* _Exercise_
Repeat, exactly as written, all of the entries, but not their pictures.

* _Entries provided_
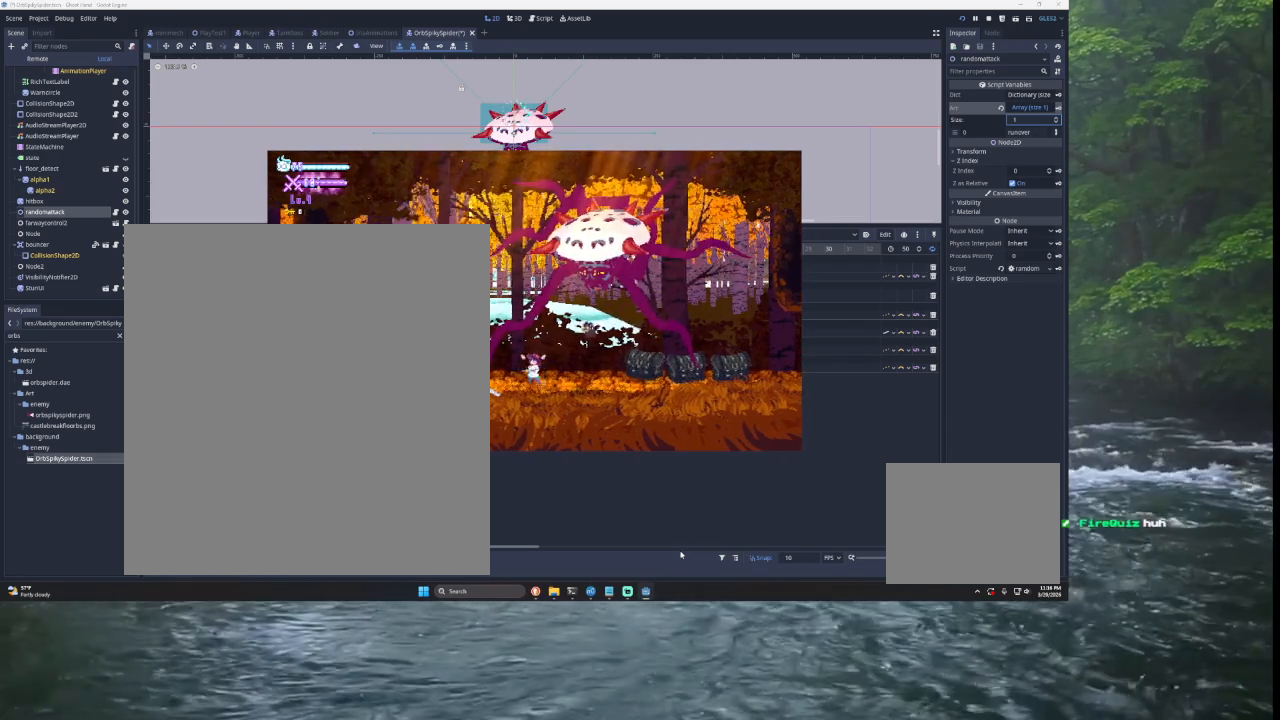
{"buttons": [], "left_stick": "left", "right_stick": "center", "events": [[33, "SQUARE", "down"], [100, "left_stick", "center"], [200, "SQUARE", "up"], [333, "left_stick", "left"]]}
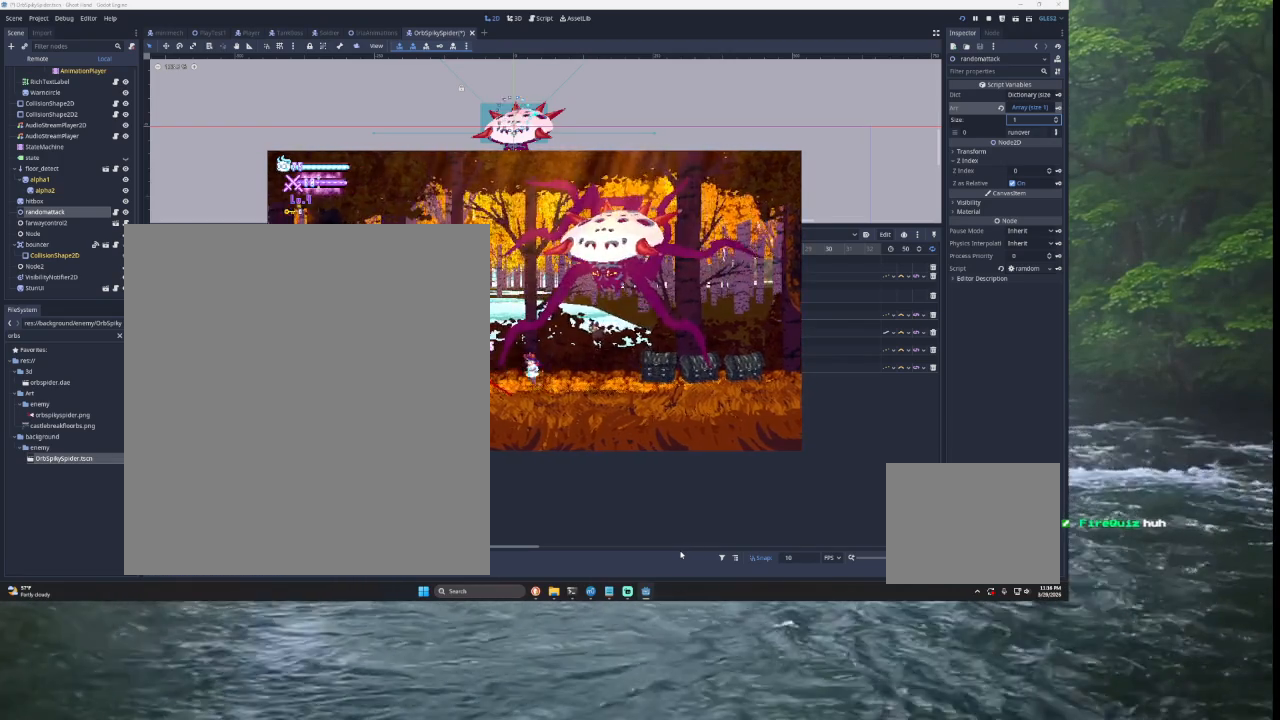
{"buttons": [], "left_stick": "center", "right_stick": "center", "events": [[333, "left_stick", "center"]]}
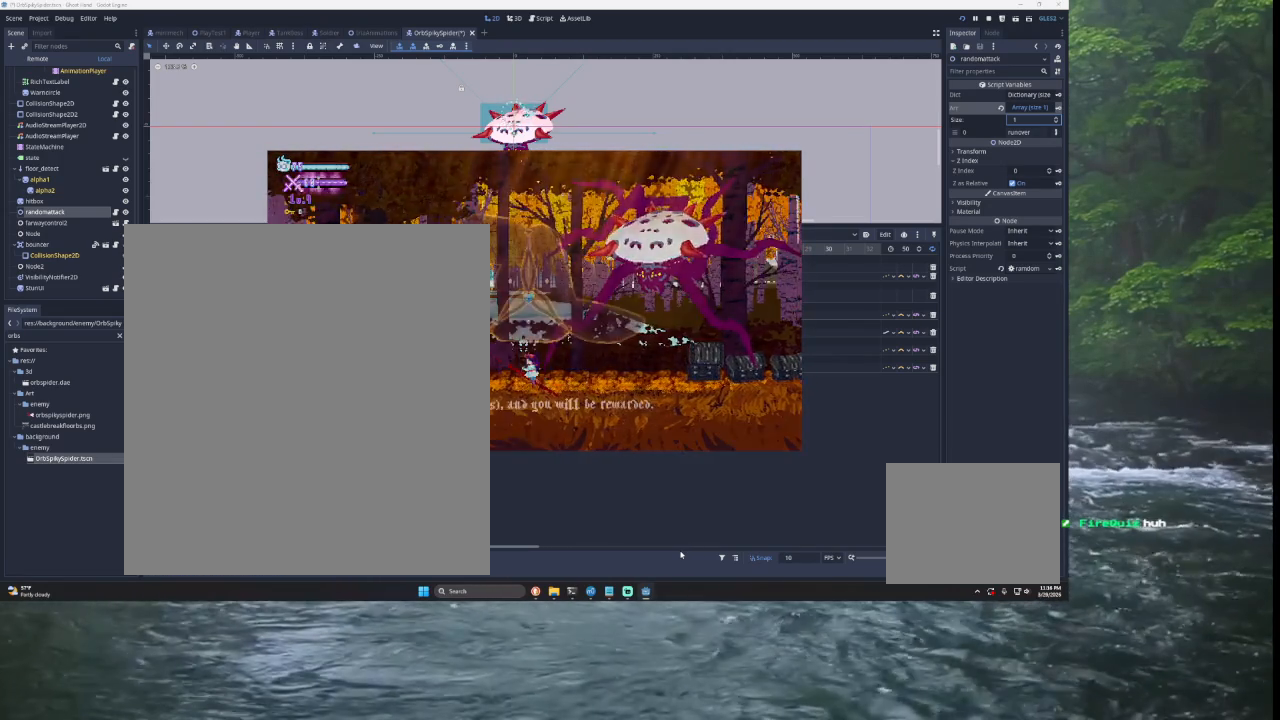
{"buttons": [], "left_stick": "center", "right_stick": "center", "events": []}
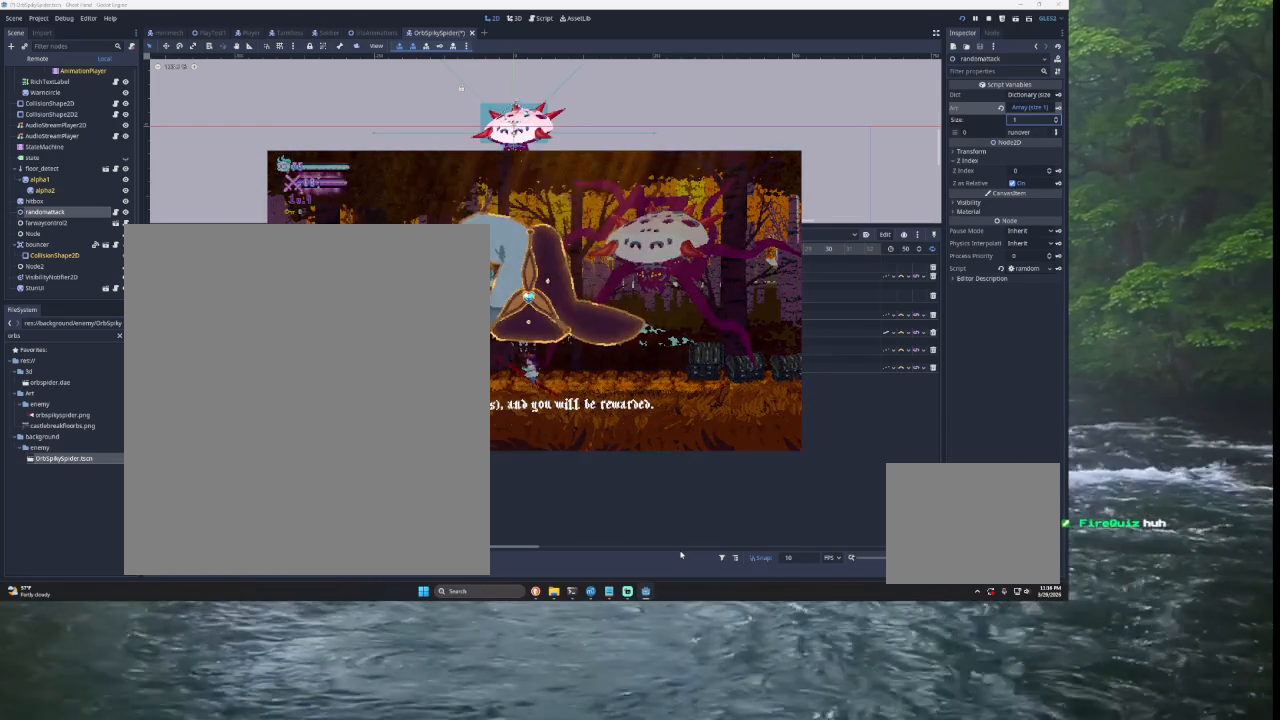
{"buttons": [], "left_stick": "center", "right_stick": "center", "events": []}
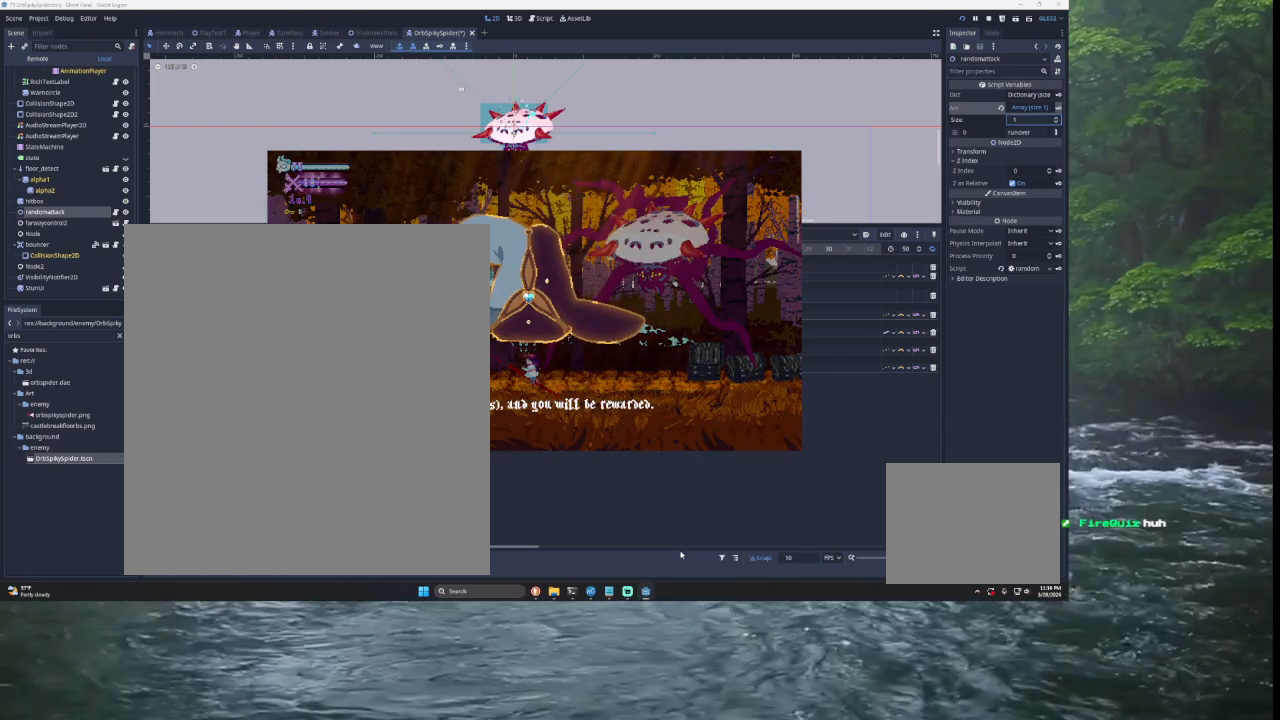
{"buttons": [], "left_stick": "center", "right_stick": "center", "events": []}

* _Answer box_
{"buttons": [], "left_stick": "left", "right_stick": "center", "events": [[33, "SQUARE", "down"], [100, "left_stick", "center"], [200, "SQUARE", "up"], [333, "left_stick", "left"]]}
{"buttons": [], "left_stick": "center", "right_stick": "center", "events": [[333, "left_stick", "center"]]}
{"buttons": [], "left_stick": "center", "right_stick": "center", "events": []}
{"buttons": [], "left_stick": "center", "right_stick": "center", "events": []}
{"buttons": [], "left_stick": "center", "right_stick": "center", "events": []}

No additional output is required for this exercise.